Faith & Life


By Michael Medley     1/8/2016

One of the main concerns parents have for their children is that they learn the lessons and skills they will need to succeed in the world they will inherit. An important part of that formula for success now is learning to interact well with others in a culturally diverse society, learning tolerance and appreciation for persons who observe customs and beliefs that may be very different from those they are comfortable and grew up with.

The website offers a broad range of tips for parents to successfully teach their children tolerance. Many of these can be distilled down to setting a good example and be good role models for the behavior they would like to see in their children by treating others well themselves. And that includes the kids, too. A child who receives unfailing warmth and love from his or her parents is likely to bring that sense first and foremost into their relationships with others.

Two of the tips, though, seem to clearly address the special challenges and responsibilities that teaching tolerance presents to Catholic and all Christian parents. These suggestions are “Learn together about holiday and religious celebrations that are not part of your own tradition,” and “Honor your family’s traditions and teach them to your kids—and to someone outside the family who wants to learn about the diversity you have to offer.”
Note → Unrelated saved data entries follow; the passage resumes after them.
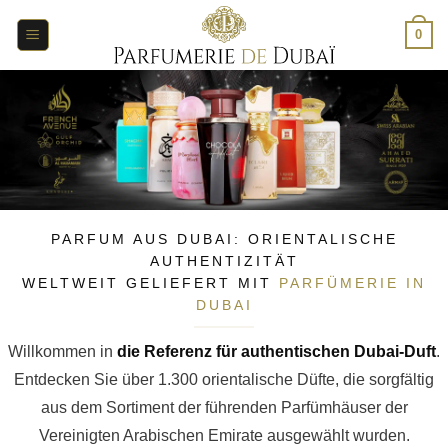
Zum
Inhalt
0
springen
PARFUM AUS DUBAI: ORIENTALISCHE
AUTHENTIZITÄT
WELTWEIT GELIEFERT MIT
PARFÜMERIE IN
DUBAI
Willkommen in
die Referenz für authentischen Dubai-Duft
.
Entdecken Sie über 1.300 orientalische Düfte, die sorgfältig
aus dem Sortiment der führenden Parfümhäuser der
Vereinigten Arabischen Emirate ausgewählt wurden.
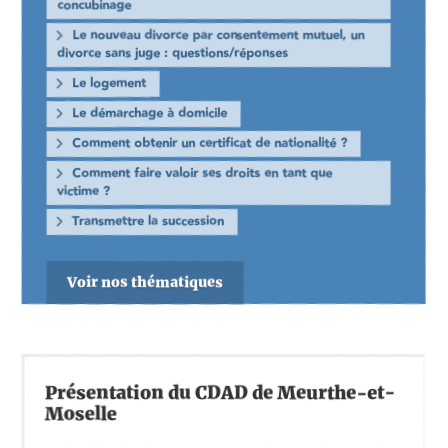
concubinage
Le nouveau divorce par consentement mutuel, un
divorce sans juge : questions/réponses
Le logement
Le démarchage à domicile
Comment obtenir un certificat de nationalité ?
Comment faire valoir ses droits en tant que
victime ?
Transmettre la succession
Voir nos thématiques
Présentation du CDAD de Meurthe-et-
Moselle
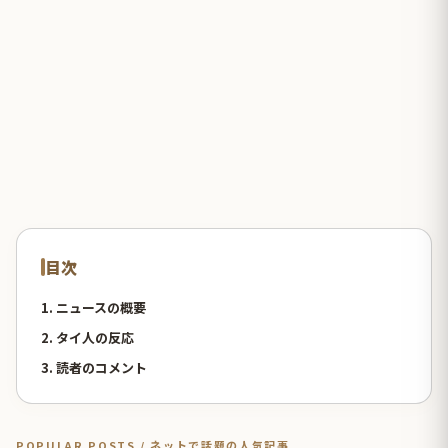
目次
1. ニュースの概要
2. タイ人の反応
3. 読者のコメント
POPULAR POSTS / ネットで話題の人気記事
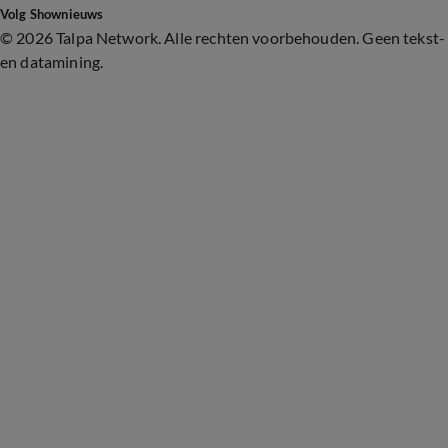
Volg Shownieuws
©
2026 Talpa Network. Alle rechten voorbehouden. Geen tekst-
en datamining.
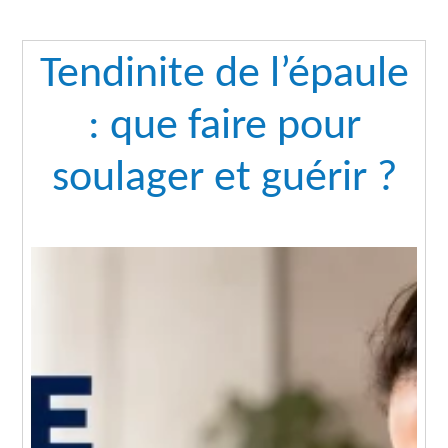
Tendinite de l’épaule
: que faire pour
soulager et guérir ?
Greg Walgenbach, Director of the Justice, Life and Peace Ministry for the Diocese of Orange says that merely teaching tolerance is a “pretty low goal.” For Catholics, he believes that the challenge is teaching avoidance of conflict. That is, holding on to our convictions as Catholics and living peaceably with those who live by religious convictions that are apparently at odds with our own. “Are we those defending the bullied, or are we the bullies? We should preach the Gospel in a way that is loving and inviting,” he says.

All seem to agree that teaching the value of every human life is fundamental to teaching tolerance and Walgenbach feels that children may have an advantage over their parents and teachers in this respect. “Kids have an intuitive understanding of the value of human life,” he says. “Kids are often the first to ask ‘Why is that person on the street?’ or ‘Why is that person homeless?’”

Of course, sometimes there is no substitute for just bringing the kids together. A 2011 story in the British newspaper The Guardian related the story of a government initiative that brought together fifth-graders from a school with a largely Muslim student body in the town of Luton with kids from a nearby Catholic school for a face-to-face meeting.

The story quotes one of the Muslim boys as saying that, despite initial nervousness because he had “never really met any Christians,” he was surprised to learn how similar the Christian kids were to him. He thought they’d be totally different, but they liked the same food and football teams that he did. A girl from the Catholic school welcomed the opportunity to actually ask a Muslim how they practiced their faith compared to the way she did hers. She was quoted as saying that there were some Muslims in her neighborhood, but they “were not very sociable.”

Walgenbach says it finally comes down to honoring a Creator who loves all of His people. “God created us and Jesus died and rose again to save all of us, those who are just like us and those who are different from us.”